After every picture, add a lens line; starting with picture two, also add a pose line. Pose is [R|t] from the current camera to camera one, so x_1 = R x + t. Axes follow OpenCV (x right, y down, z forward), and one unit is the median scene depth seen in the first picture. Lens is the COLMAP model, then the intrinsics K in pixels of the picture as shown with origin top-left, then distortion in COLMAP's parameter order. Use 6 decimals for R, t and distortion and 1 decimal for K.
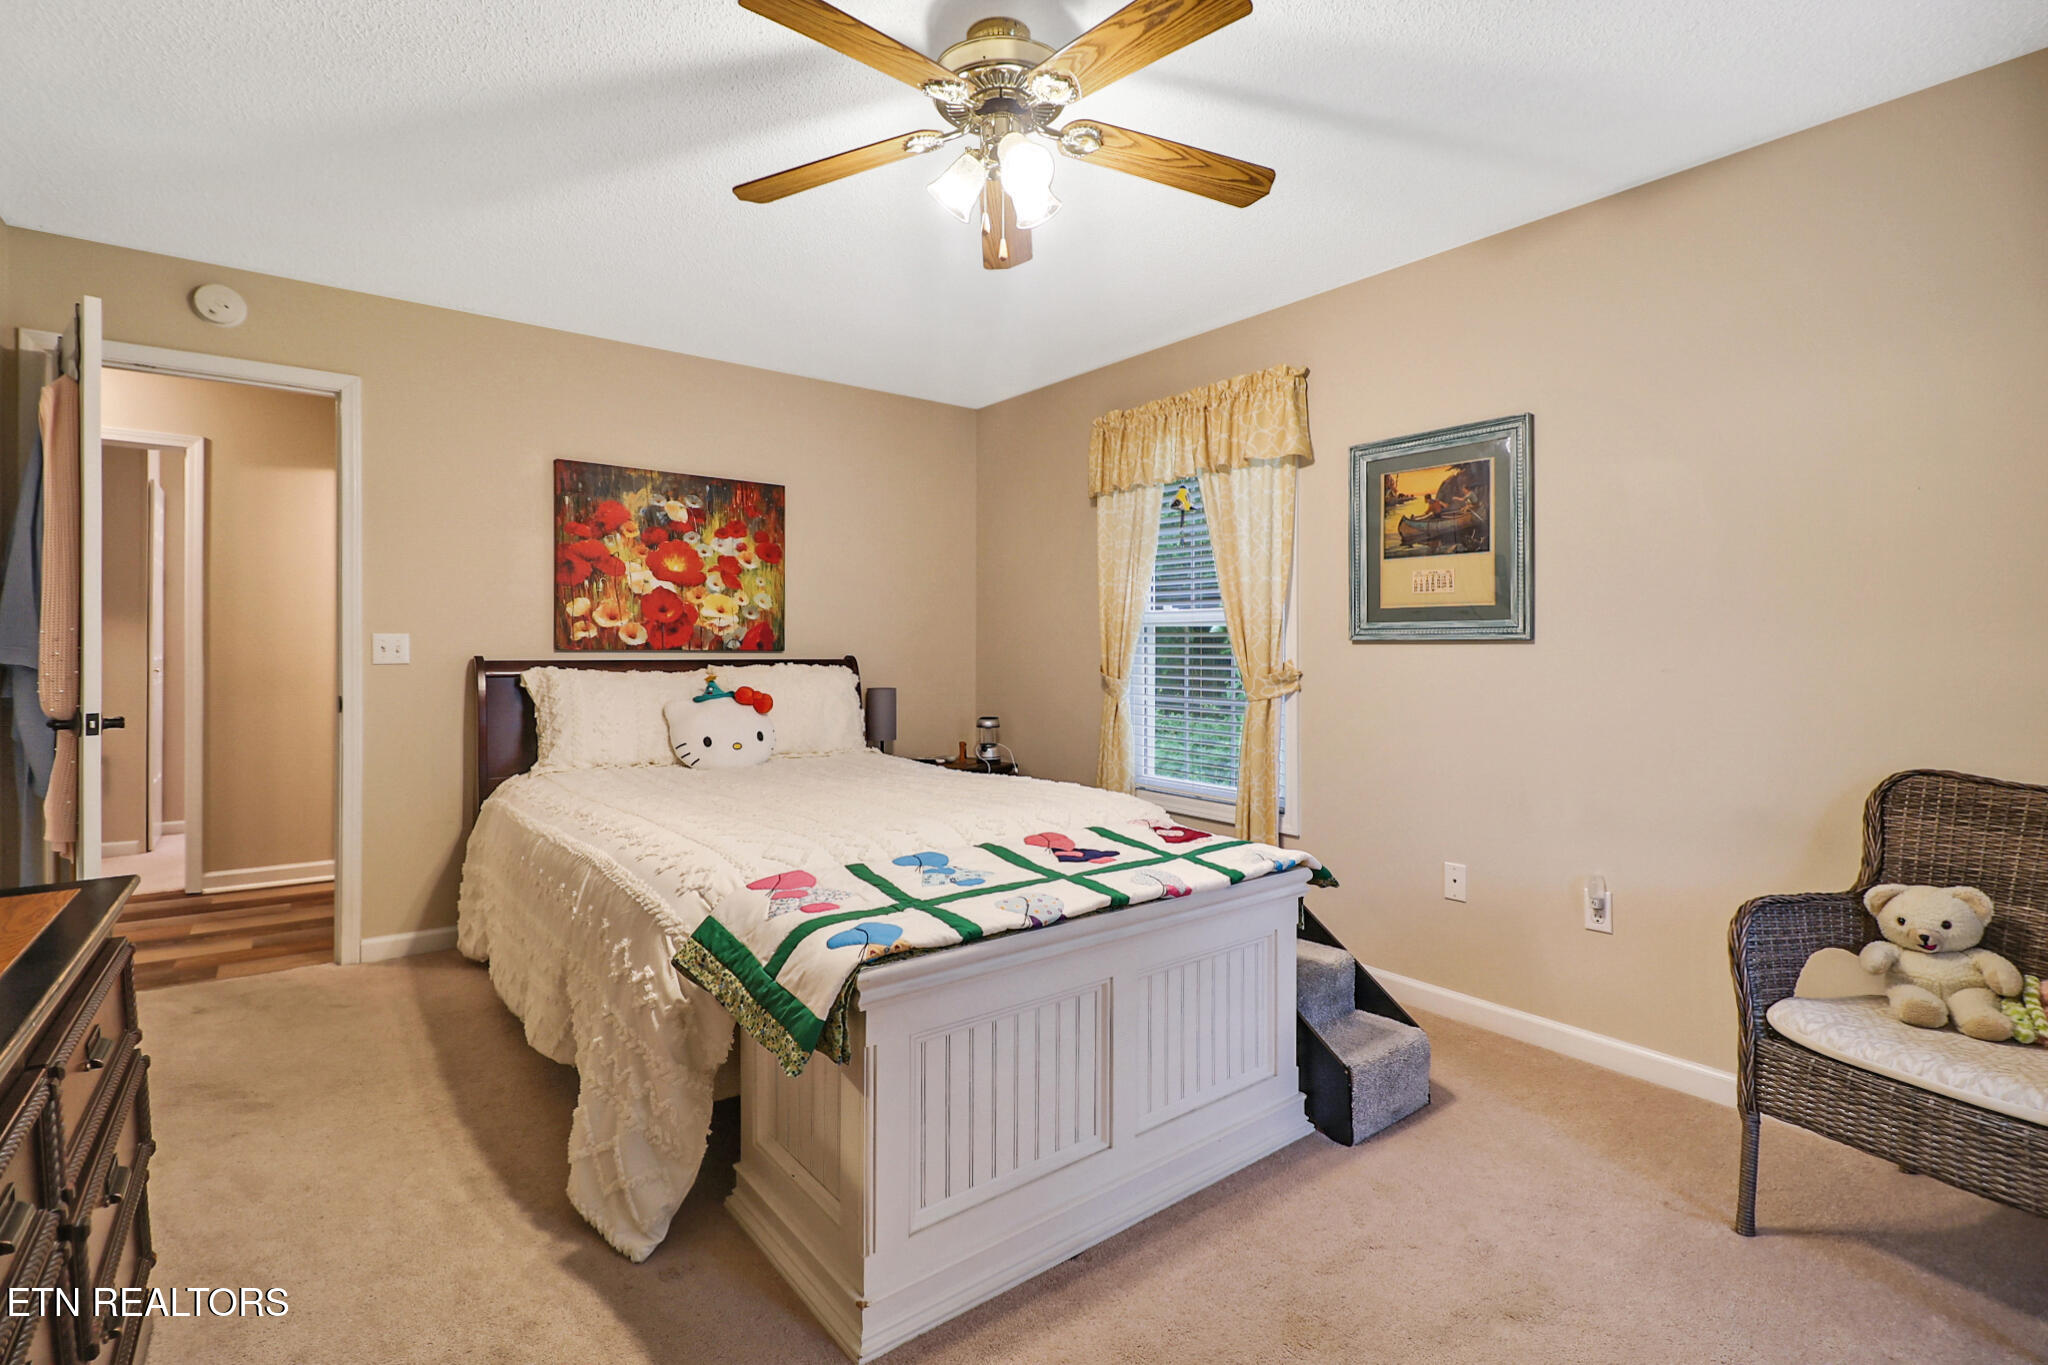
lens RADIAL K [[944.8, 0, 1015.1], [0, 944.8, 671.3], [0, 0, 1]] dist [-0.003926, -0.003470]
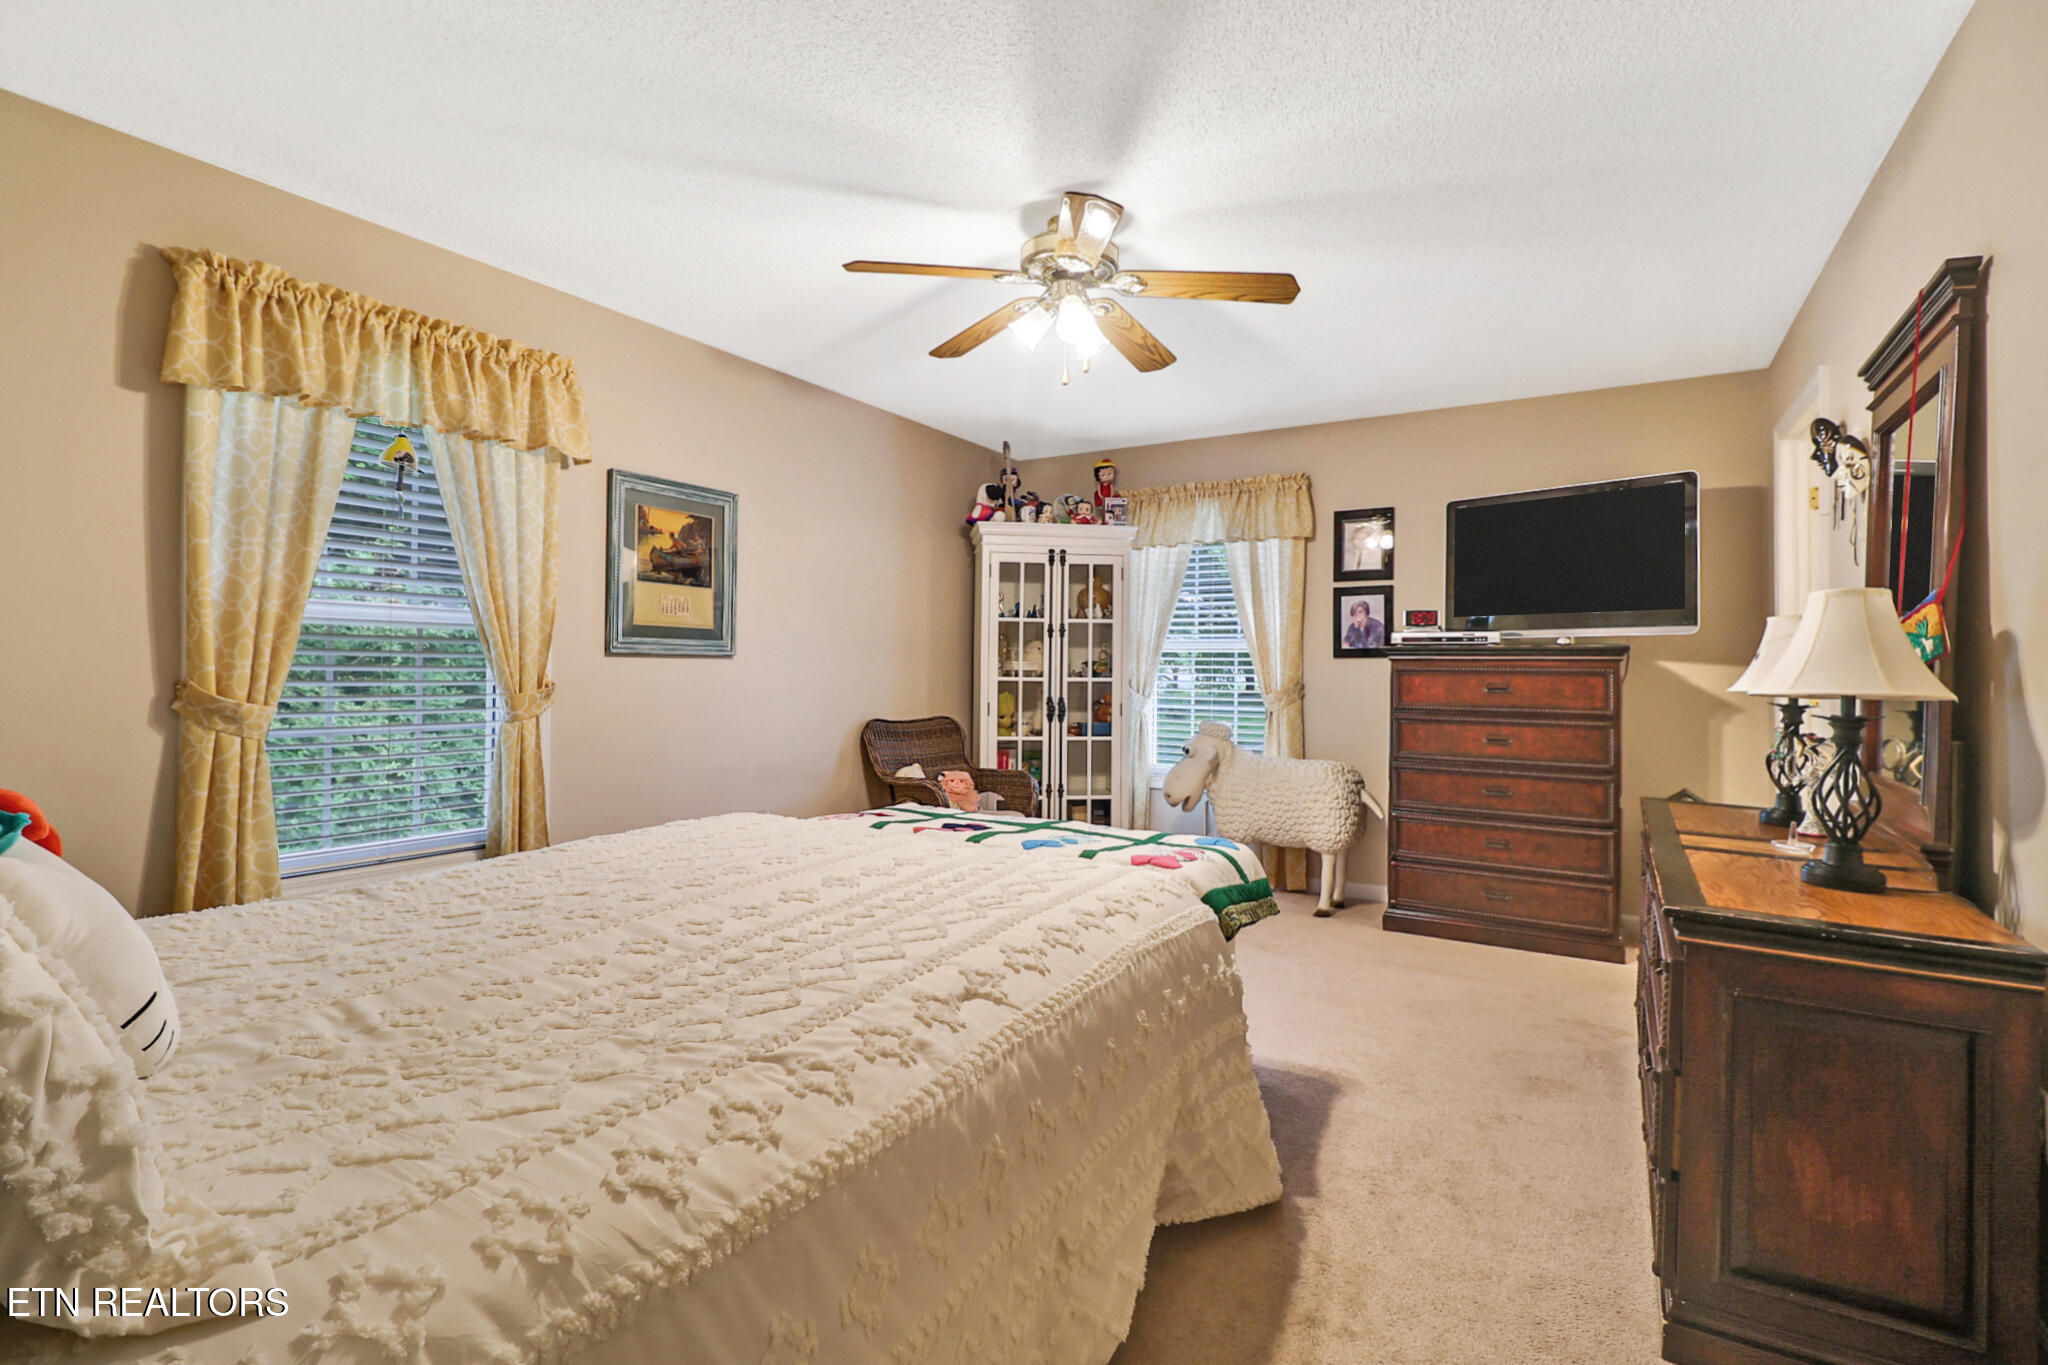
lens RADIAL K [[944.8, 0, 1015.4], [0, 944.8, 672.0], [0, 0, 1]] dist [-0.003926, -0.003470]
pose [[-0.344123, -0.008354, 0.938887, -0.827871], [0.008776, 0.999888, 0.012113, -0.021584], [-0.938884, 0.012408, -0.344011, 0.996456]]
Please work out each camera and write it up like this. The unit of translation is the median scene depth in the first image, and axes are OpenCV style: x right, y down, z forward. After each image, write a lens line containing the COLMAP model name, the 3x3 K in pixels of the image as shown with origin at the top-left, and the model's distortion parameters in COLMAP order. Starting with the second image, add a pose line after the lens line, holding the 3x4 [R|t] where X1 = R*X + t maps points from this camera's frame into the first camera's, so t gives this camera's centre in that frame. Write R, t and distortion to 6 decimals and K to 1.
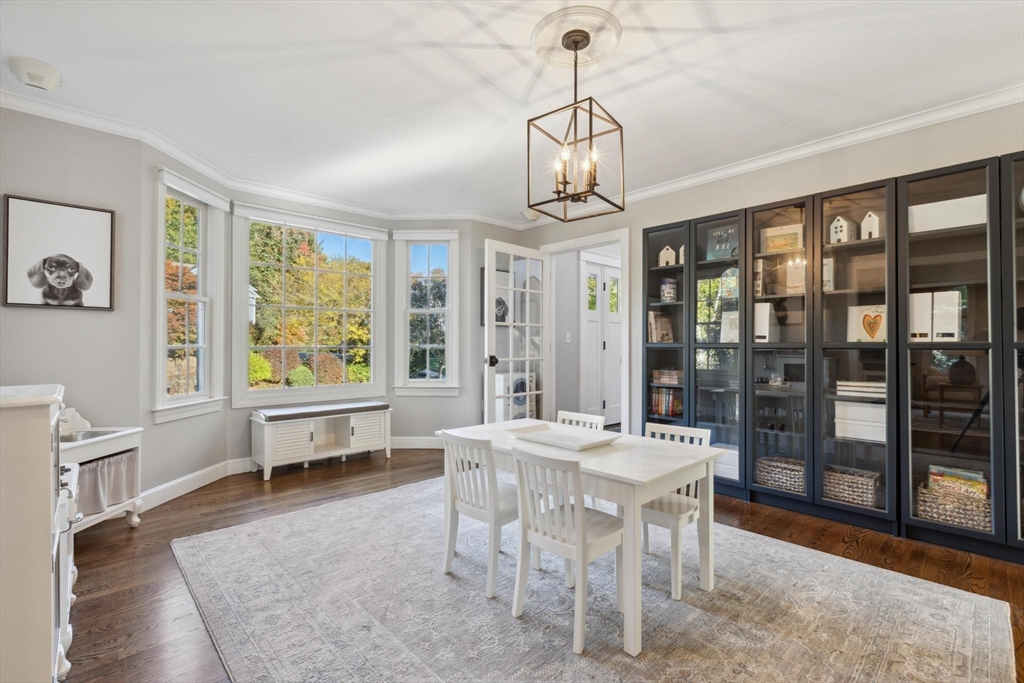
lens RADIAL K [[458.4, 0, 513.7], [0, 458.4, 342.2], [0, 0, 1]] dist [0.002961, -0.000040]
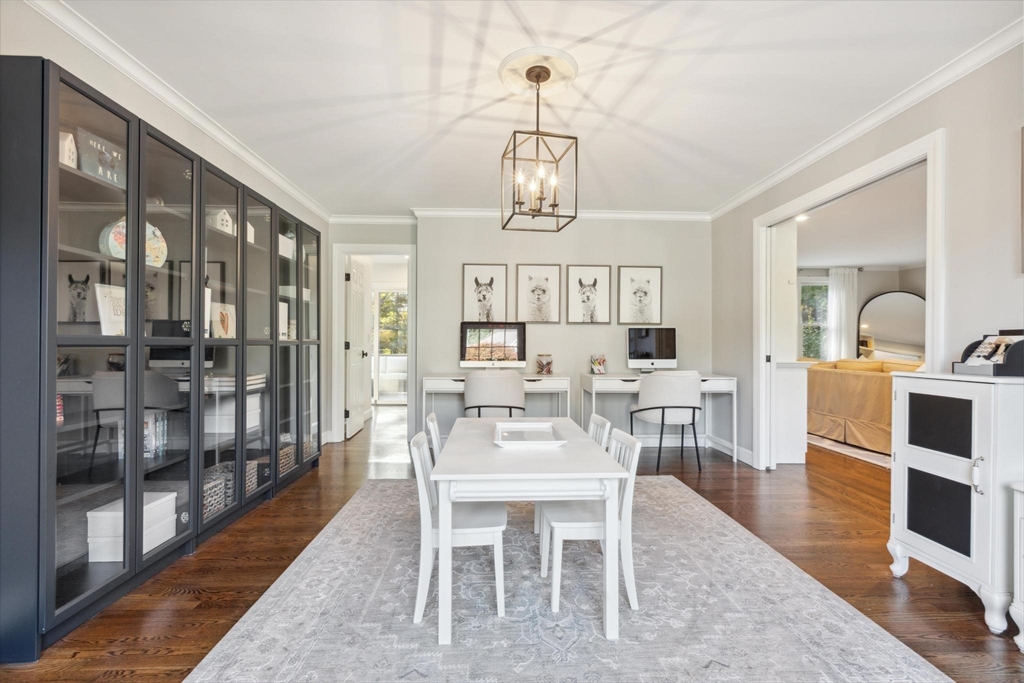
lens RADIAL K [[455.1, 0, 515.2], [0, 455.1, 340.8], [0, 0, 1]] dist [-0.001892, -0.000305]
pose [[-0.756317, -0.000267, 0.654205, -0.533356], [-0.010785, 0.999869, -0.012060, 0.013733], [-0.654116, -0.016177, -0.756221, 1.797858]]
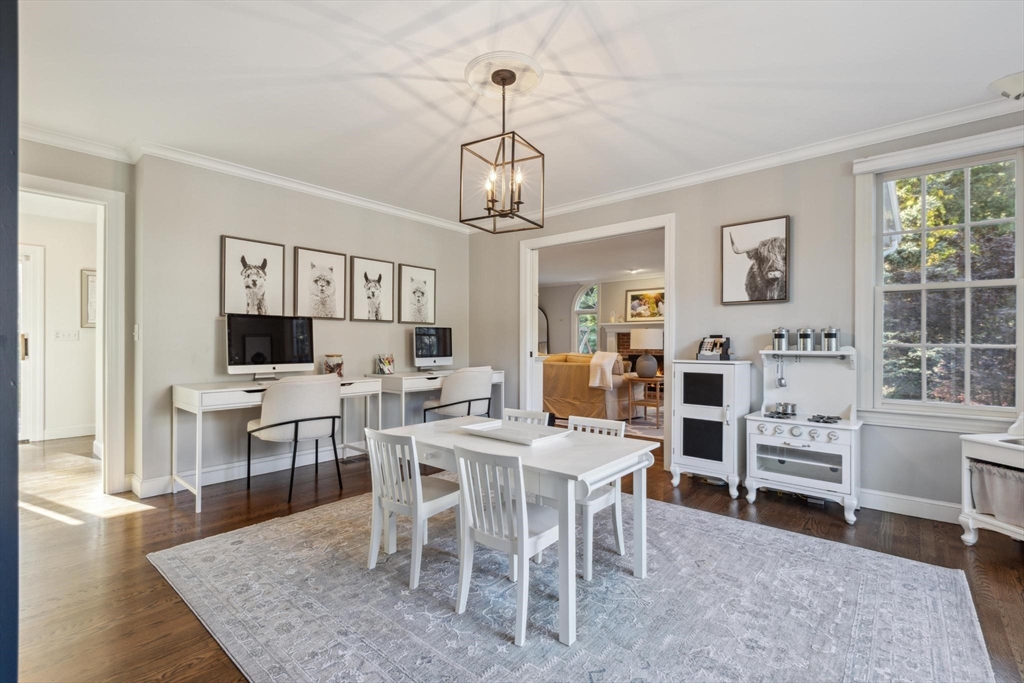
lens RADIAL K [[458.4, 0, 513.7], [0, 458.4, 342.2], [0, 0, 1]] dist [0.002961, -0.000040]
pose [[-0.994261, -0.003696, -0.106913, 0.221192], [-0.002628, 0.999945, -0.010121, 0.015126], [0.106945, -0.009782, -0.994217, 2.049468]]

WHAT YOU ARE ASKED TO DO
Could you set down the records above exactly, skipping any picture?

PROBLEM SOLUTION
After every picture, add a lens line; starting with picture two, also add a pose line. Pose is [R|t] from the current camera to camera one, so x_1 = R x + t. Axes follow OpenCV (x right, y down, z forward), and one unit is the median scene depth seen in the first picture. Lens is the COLMAP model, then the intrinsics K in pixels of the picture as shown with origin top-left, then distortion in COLMAP's parameter order. Use 6 decimals for R, t and distortion and 1 decimal for K.
lens RADIAL K [[944.8, 0, 1015.1], [0, 944.8, 671.3], [0, 0, 1]] dist [-0.003926, -0.003470]
lens RADIAL K [[944.8, 0, 1015.4], [0, 944.8, 672.0], [0, 0, 1]] dist [-0.003926, -0.003470]
pose [[-0.344123, -0.008354, 0.938887, -0.827871], [0.008776, 0.999888, 0.012113, -0.021584], [-0.938884, 0.012408, -0.344011, 0.996456]]
Please work out each camera and write it up like this. The unit of translation is the median scene depth in the first image, and axes are OpenCV style: x right, y down, z forward. After each image, write a lens line containing the COLMAP model name, the 3x3 K in pixels of the image as shown with origin at the top-left, and the model's distortion parameters in COLMAP order. Starting with the second image, add a pose line after the lens line, holding the 3x4 [R|t] where X1 = R*X + t maps points from this camera's frame into the first camera's, so t gives this camera's centre in that frame. Write R, t and distortion to 6 decimals and K to 1.
lens RADIAL K [[458.4, 0, 513.7], [0, 458.4, 342.2], [0, 0, 1]] dist [0.002961, -0.000040]
lens RADIAL K [[455.1, 0, 515.2], [0, 455.1, 340.8], [0, 0, 1]] dist [-0.001892, -0.000305]
pose [[-0.756317, -0.000267, 0.654205, -0.533356], [-0.010785, 0.999869, -0.012060, 0.013733], [-0.654116, -0.016177, -0.756221, 1.797858]]
lens RADIAL K [[458.4, 0, 513.7], [0, 458.4, 342.2], [0, 0, 1]] dist [0.002961, -0.000040]
pose [[-0.994261, -0.003696, -0.106913, 0.221192], [-0.002628, 0.999945, -0.010121, 0.015126], [0.106945, -0.009782, -0.994217, 2.049468]]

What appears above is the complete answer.